To train the neural networks with an objective VCDR value, we used the ONH parameter measured via Cirrus HD-OCT. Because the ONH area can vary up to fivefold, there is no VCDR that defines absolute pathological cupping25. However, Mwanza et al.26 studied the glaucoma diagnostic performance of Cirrus HD-OCT and reported that the VCDR exhibited good diagnostic performance (AUROC = 0.951). Diagnostic performance of the VCDR was not significantly different from the average RNFL thickness (AUROC = 0.950) and the RNFL thickness at clock-hour 7 (AUROC = 0.957). Moreover, in another study, the ONH parameters of Cirrus HD-OCT for glaucomatous eyes showed excellent reproducibility. In particular, the intravisit intraclass correlation coefficient (ICC) of the VCDR was 97.7%, and the intervisit ICC was 97.2%27. In another study28, the ICC of the VCDR for normal eyes was >98.0%. Resch et al.29 compared Cirrus HD-OCT with confocal scanning laser ophthalmoscopy (Heidelberg retinal tomography, HRT 3). They reported a strong correlation of the VCDR between the two modalities (R2 = 0.539). Measurements of the VCDR may have errors and differ significantly between modalities30. However, Cirrus HD-OCT can provide reliable and highly reproducible VCDR reference data to a neural network. We expect that these data may be more accurate than the VCDRs evaluated by human doctors.

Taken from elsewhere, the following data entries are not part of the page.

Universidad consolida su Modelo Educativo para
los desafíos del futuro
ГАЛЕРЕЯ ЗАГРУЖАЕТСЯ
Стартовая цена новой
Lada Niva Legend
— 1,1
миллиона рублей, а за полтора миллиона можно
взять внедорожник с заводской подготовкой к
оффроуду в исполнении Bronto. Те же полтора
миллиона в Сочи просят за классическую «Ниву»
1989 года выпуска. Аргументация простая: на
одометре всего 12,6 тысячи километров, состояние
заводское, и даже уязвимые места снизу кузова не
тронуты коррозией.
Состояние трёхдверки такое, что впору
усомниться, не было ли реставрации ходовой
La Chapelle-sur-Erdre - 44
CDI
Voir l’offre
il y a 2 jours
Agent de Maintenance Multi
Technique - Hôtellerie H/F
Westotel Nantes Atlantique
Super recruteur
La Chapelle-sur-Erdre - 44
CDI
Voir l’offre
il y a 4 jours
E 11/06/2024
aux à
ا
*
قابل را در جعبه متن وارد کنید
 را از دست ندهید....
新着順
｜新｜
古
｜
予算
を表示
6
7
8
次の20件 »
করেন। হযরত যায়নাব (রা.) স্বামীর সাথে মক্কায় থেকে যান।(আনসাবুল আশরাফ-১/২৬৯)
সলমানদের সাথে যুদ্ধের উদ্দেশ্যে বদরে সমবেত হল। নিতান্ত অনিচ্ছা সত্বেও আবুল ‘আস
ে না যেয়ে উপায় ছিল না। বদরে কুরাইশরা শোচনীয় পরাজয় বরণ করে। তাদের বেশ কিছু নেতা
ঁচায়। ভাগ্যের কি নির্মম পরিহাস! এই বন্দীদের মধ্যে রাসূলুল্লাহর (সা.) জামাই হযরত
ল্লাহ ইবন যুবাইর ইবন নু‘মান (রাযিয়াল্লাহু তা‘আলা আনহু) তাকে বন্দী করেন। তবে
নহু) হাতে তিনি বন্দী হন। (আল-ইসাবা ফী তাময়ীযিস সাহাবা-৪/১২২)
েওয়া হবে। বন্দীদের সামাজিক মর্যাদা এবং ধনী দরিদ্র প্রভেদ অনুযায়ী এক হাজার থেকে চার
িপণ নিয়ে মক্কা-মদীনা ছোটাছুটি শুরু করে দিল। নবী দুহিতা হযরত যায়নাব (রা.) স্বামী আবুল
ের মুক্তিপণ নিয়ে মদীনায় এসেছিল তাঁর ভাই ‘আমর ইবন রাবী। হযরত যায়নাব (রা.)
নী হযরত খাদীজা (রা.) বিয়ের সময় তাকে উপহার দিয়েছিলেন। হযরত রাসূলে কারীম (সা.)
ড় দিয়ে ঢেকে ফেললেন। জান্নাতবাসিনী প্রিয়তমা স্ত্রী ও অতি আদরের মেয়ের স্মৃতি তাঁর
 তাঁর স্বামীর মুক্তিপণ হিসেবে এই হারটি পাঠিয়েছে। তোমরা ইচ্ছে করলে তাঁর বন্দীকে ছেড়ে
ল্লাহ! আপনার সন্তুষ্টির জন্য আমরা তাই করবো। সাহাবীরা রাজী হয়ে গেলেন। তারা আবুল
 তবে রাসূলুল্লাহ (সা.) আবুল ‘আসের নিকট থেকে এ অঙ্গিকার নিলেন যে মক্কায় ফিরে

This study had some limitations. We used the ONH as a target object. The ONH is not large in fundus photographs but is very prominent and contains rich characteristic features. However, modern state-of-the-art object-detection algorithms struggle to identify small objects31. Fundus photographs contain significantly smaller—but very important—objects (lesions), such as microaneurysms, hard exudates, soft exudates, and drusen. For detecting these extremely small objects, the performance may be degraded compared with our reported values. Moreover, fundus images contain amorphous objects, e.g., vitreous hemorrhages, epiretinal membranes, and geographic atrophies. These objects have various sizes (from very small to large) and unusual random aspect ratios. A regression-type objector such as YOLO V3 has difficulty finding these unusual-aspect ratio objects32. To evaluate the performance for detecting these amorphous objects, further study is necessary.

In conclusion, if only a CPU is used, a low input image resolution is recommended, and DenseNet had the best performance in this study. At a resolution of 224 × 224, its mean detection time was 394 ms, and its localization and classification accuracy was 80% and 0.065, respectively (mean IoU and MAE of the VCDR prediction, respectively). As the input image resolution increased, the overall performances (localization, classification, and diagnostic performance) all improved, and the difference among the architectures became practically insignificant. However, at a resolution of 832 × 832, the mean detection time without GPU assistance ranged from 4,395 to 11,365 ms. The detection was significantly accelerated when the GPU was used; even at the high resolution of 832 × 832, it was approximately 170 ms. Thus, researchers who desire optimal performance should increase the input resolution and consider using a GPU.